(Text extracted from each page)
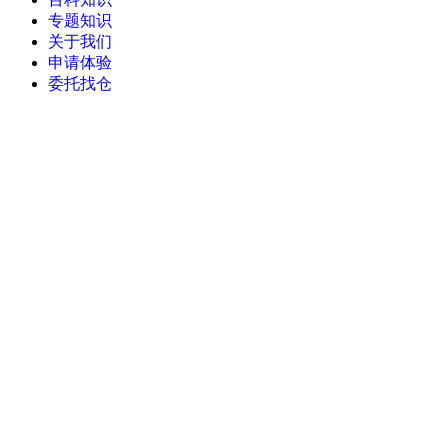
专题知识
关于我们
申请体验
委托找仓
当前位置：
首页
>
进销存管理系统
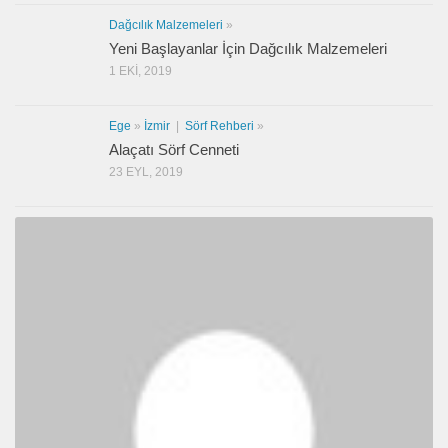
Dağcılık Malzemeleri
»
Yeni Başlayanlar İçin Dağcılık Malzemeleri
1 EKI, 2019
Ege
»
İzmir
|
Sörf Rehberi
»
Alaçatı Sörf Cenneti
23 EYL, 2019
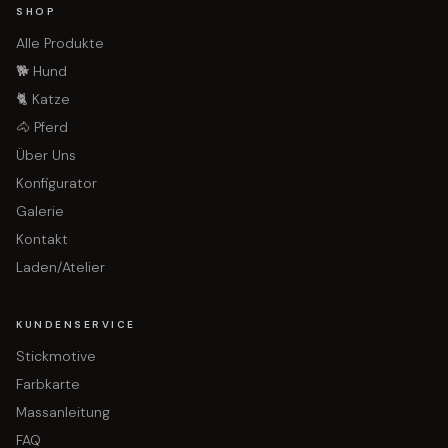
SHOP
Alle Produkte
🐕 Hund
🐈 Katze
🐴 Pferd
Über Uns
Konfigurator
Galerie
Kontakt
Laden/Atelier
KUNDENSERVICE
Stickmotive
Farbkarte
Massanleitung
FAQ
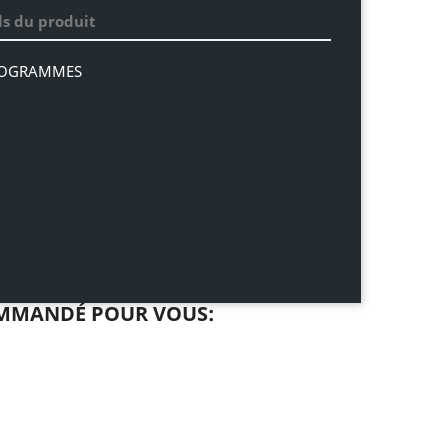
ls du produit
ILOGRAMMES
5 Kg
MMANDÉ POUR VOUS:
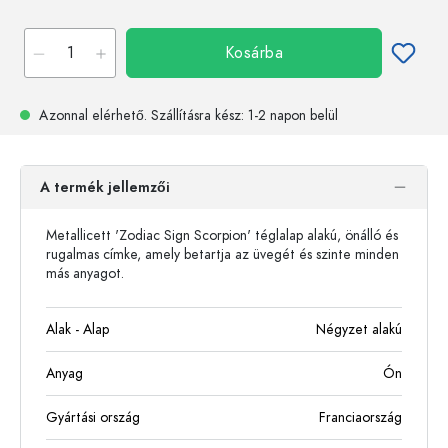
Kosárba
Azonnal elérhető.
Szállításra kész
: 1-2 napon belül
A termék jellemzői
Metallicett 'Zodiac Sign Scorpion' téglalap alakú, önálló és
rugalmas címke, amely betartja az üvegét és szinte minden
más anyagot.
Alak - Alap
Négyzet alakú
Anyag
Ón
Gyártási ország
Franciaország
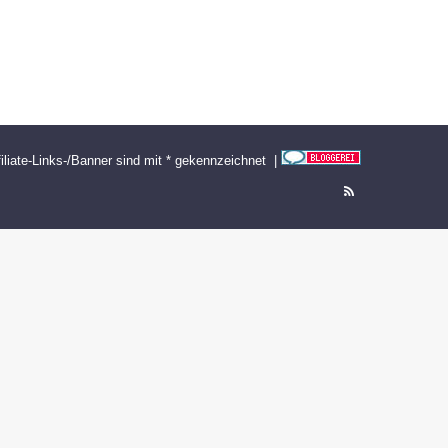
filiate-Links-/Banner sind mit * gekennzeichnet |
RSS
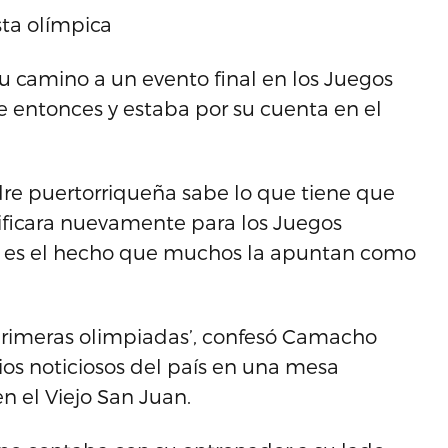
ta olímpica
 camino a un evento final en los Juegos
se entonces y estaba por su cuenta en el
dre puertorriqueña sabe lo que tiene que
sificara nuevamente para los Juegos
 y es el hecho que muchos la apuntan como
s primeras olimpiadas’, confesó Camacho
os noticiosos del país en una mesa
n el Viejo San Juan.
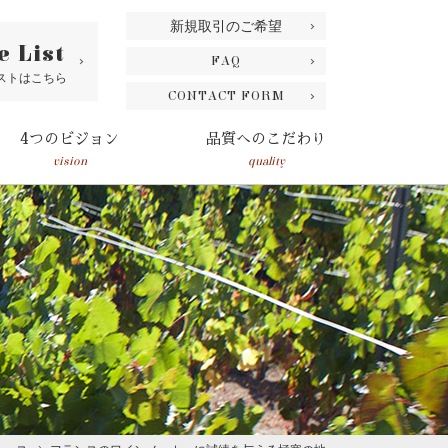
新規取引のご希望
e List
FAQ
ストはこちら
CONTACT FORM
4つのビジョン
品質へのこだわり
vision
quality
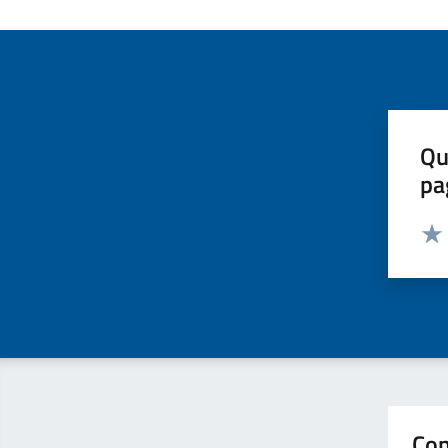
Qu
pa
Valut
Valu
Con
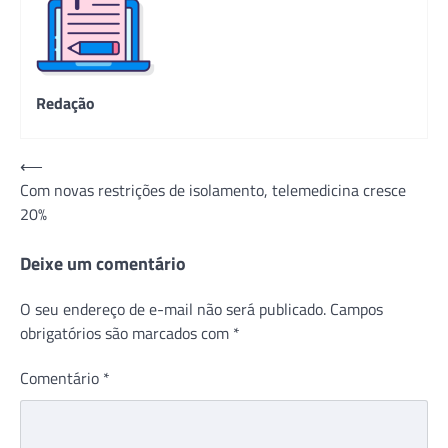
Redação
Navegação
⟵
Com novas restrições de isolamento, telemedicina cresce
de
20%
Post
Deixe um comentário
O seu endereço de e-mail não será publicado.
Campos
obrigatórios são marcados com
*
Comentário
*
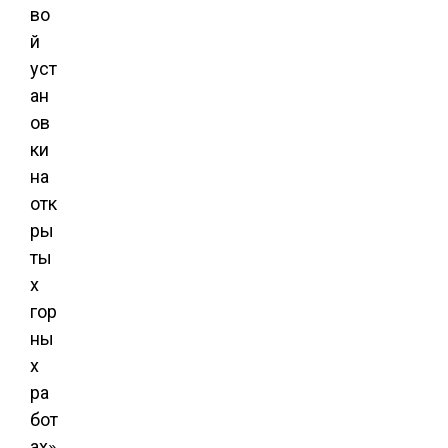
во
й
уст
ан
ов
ки
на
отк
ры
ты
х
гор
ны
х
ра
бот
ах»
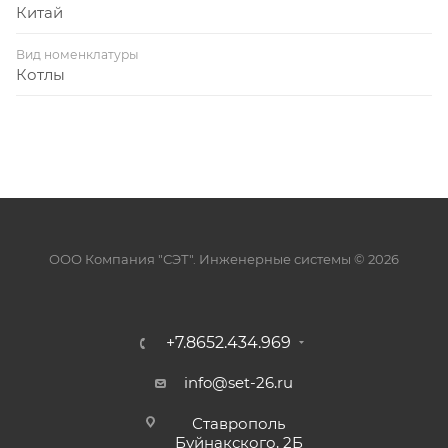
Китай
Вид номенклатуры
Котлы
ООО Компания "СЭТ". Инженерные системы © 2026
+7.8652.434.969
info@set-26.ru
Ставрополь
Буйнакского, 2Б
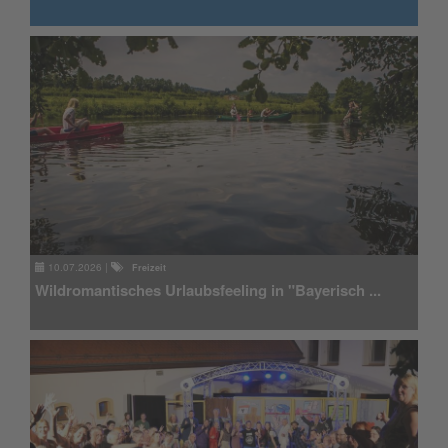
10.07.2026
|
Freizeit
Wildromantisches Urlaubsfeeling in "Bayerisch ...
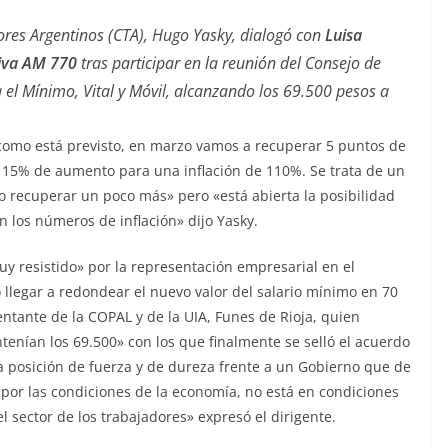
dores Argentinos (CTA), Hugo Yasky, dialogó con
Luisa
iva AM 770
tras participar en la reunión del Consejo de
el Mínimo, Vital y Móvil, alcanzando los 69.500 pesos a
a como está previsto, en marzo vamos a recuperar 5 puntos de
 115% de aumento para una inflación de 110%. Se trata de un
 recuperar un poco más» pero «está abierta la posibilidad
 los números de inflación» dijo Yasky.
y resistido» por la representación empresarial en el
 llegar a redondear el nuevo valor del salario mínimo en 70
entante de la COPAL y de la UIA, Funes de Rioja, quien
enían los 69.500» con los que finalmente se selló el acuerdo
 posición de fuerza y de dureza frente a un Gobierno que de
por las condiciones de la economía, no está en condiciones
l sector de los trabajadores» expresó el dirigente.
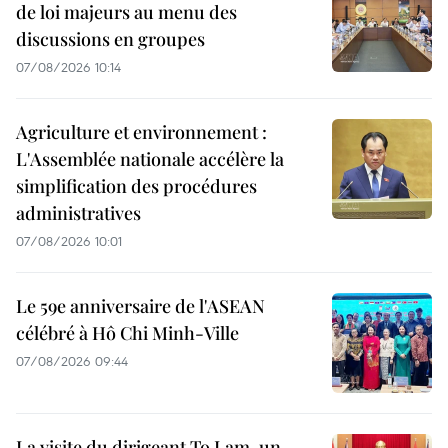
de loi majeurs au menu des
discussions en groupes
07/08/2026 10:14
Agriculture et environnement :
L'Assemblée nationale accélère la
simplification des procédures
administratives
07/08/2026 10:01
Le 59e anniversaire de l'ASEAN
célébré à Hô Chi Minh-Ville
07/08/2026 09:44
La visite du dirigeant To Lam, un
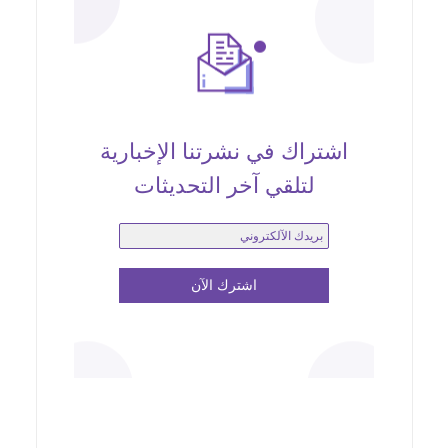
اشتراك في نشرتنا الإخبارية
لتلقي آخر التحديثات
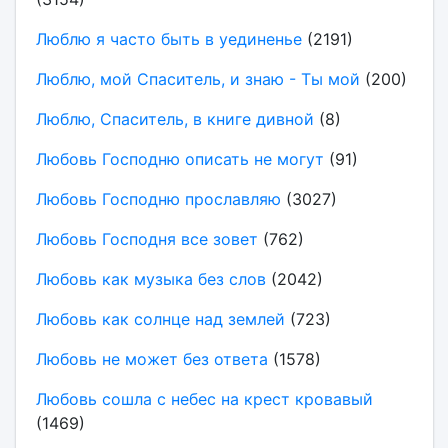
Люблю я часто быть в уединенье
(2191)
Люблю, мой Спаситель, и знаю - Ты мой
(200)
Люблю, Спаситель, в книге дивной
(8)
Любовь Господню описать не могут
(91)
Любовь Господню прославляю
(3027)
Любовь Господня все зовет
(762)
Любовь как музыка без слов
(2042)
Любовь как солнце над землей
(723)
Любовь не может без ответа
(1578)
Любовь сошла с небес на крест кровавый
(1469)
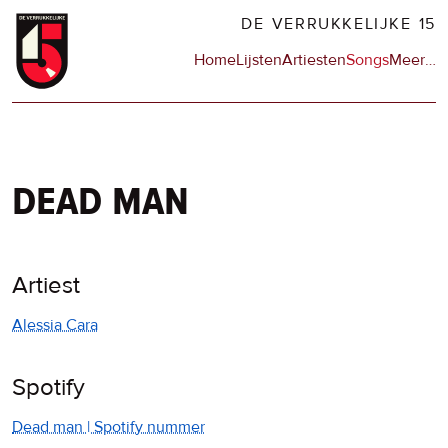
Overslaan
DE VERRUKKELIJKE 15
en
Hoofdnavigatie
Home
Lijsten
Artiesten
Songs
Meer
op
…
naar
de
de
sit
inhoud
en
gaan
op
npo
dead man
Artiest
Alessia Cara
Spotify
Dead man | Spotify nummer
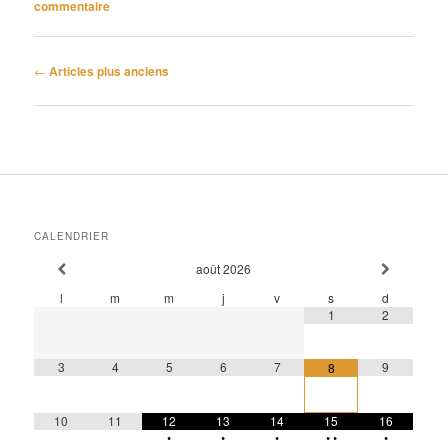
commentaire
Navigation
←
Articles plus anciens
des
articles
CALENDRIER
août
2026
l
m
m
j
v
s
d
1
2
3
4
5
6
7
9
8
10
11
12
13
14
15
16
•
•
•
•
•
•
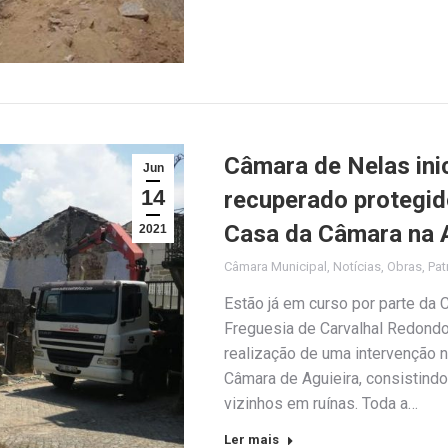
Câmara de Nelas inic
Jun
14
recuperado protegid
Casa da Câmara na A
2021
Câmara Municipal
,
Notícias
,
Obras
,
Pat
Estão já em curso por parte da 
Freguesia de Carvalhal Redondo 
realização de uma intervenção n
Câmara de Aguieira, consistind
vizinhos em ruínas. Toda a…
Ler mais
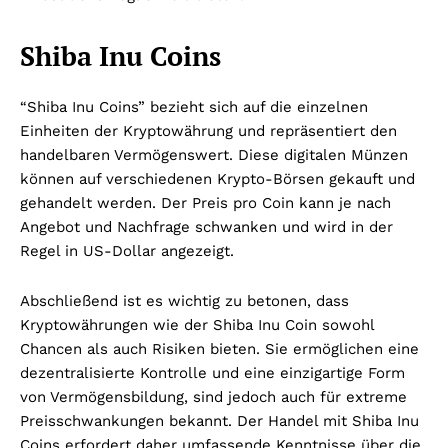
Shiba Inu Coins
“Shiba Inu Coins” bezieht sich auf die einzelnen
Einheiten der Kryptowährung und repräsentiert den
handelbaren Vermögenswert. Diese digitalen Münzen
können auf verschiedenen Krypto-Börsen gekauft und
gehandelt werden. Der Preis pro Coin kann je nach
Angebot und Nachfrage schwanken und wird in der
Regel in US-Dollar angezeigt.
Abschließend ist es wichtig zu betonen, dass
Kryptowährungen wie der Shiba Inu Coin sowohl
Chancen als auch Risiken bieten. Sie ermöglichen eine
dezentralisierte Kontrolle und eine einzigartige Form
von Vermögensbildung, sind jedoch auch für extreme
Preisschwankungen bekannt. Der Handel mit Shiba Inu
Coins erfordert daher umfassende Kenntnisse über die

Required action:
Transcribe the entries word for word, from the start of the entries through the line containing "Wildromantisches Urlaubsfeeling in", including that line. Leave the pictures out of your answer.

Answer for the task:
专题知识
关于我们
申请体验
委托找仓
当前位置：
首页
>
进销存管理系统
Dağcılık Malzemeleri
»
Yeni Başlayanlar İçin Dağcılık Malzemeleri
1 EKI, 2019
Ege
»
İzmir
|
Sörf Rehberi
»
Alaçatı Sörf Cenneti
23 EYL, 2019
SHOP
Alle Produkte
🐕 Hund
🐈 Katze
🐴 Pferd
Über Uns
Konfigurator
Galerie
Kontakt
Laden/Atelier
KUNDENSERVICE
Stickmotive
Farbkarte
Massanleitung
FAQ
ls du produit
ILOGRAMMES
5 Kg
MMANDÉ POUR VOUS:
Kosárba
Azonnal elérhető.
Szállításra kész
: 1-2 napon belül
A termék jellemzői
Metallicett 'Zodiac Sign Scorpion' téglalap alakú, önálló és
rugalmas címke, amely betartja az üvegét és szinte minden
más anyagot.
Alak - Alap
Négyzet alakú
Anyag
Ón
Gyártási ország
Franciaország
filiate-Links-/Banner sind mit * gekennzeichnet |
RSS
ta olímpica
 camino a un evento final en los Juegos
se entonces y estaba por su cuenta en el
dre puertorriqueña sabe lo que tiene que
sificara nuevamente para los Juegos
 y es el hecho que muchos la apuntan como
s primeras olimpiadas’, confesó Camacho
os noticiosos del país en una mesa
n el Viejo San Juan.
新規取引のご希望
e List
FAQ
ストはこちら
CONTACT FORM
4つのビジョン
品質へのこだわり
vision
quality
Qu
pa
Valut
Valu
Con
Redação
Navegação
⟵
Com novas restrições de isolamento, telemedicina cresce
de
20%
Post
Deixe um comentário
O seu endereço de e-mail não será publicado.
Campos
obrigatórios são marcados com
*
Comentário
*
во
й
уст
ан
ов
ки
на
отк
ры
ты
х
гор
ны
х
ра
бот
ах»
Китай
Вид номенклатуры
Котлы
ООО Компания "СЭТ". Инженерные системы © 2026
+7.8652.434.969
info@set-26.ru
Ставрополь
Буйнакского, 2Б
10.07.2026
|
Freizeit
Wildromantisches Urlaubsfeeling in "Bayerisch ...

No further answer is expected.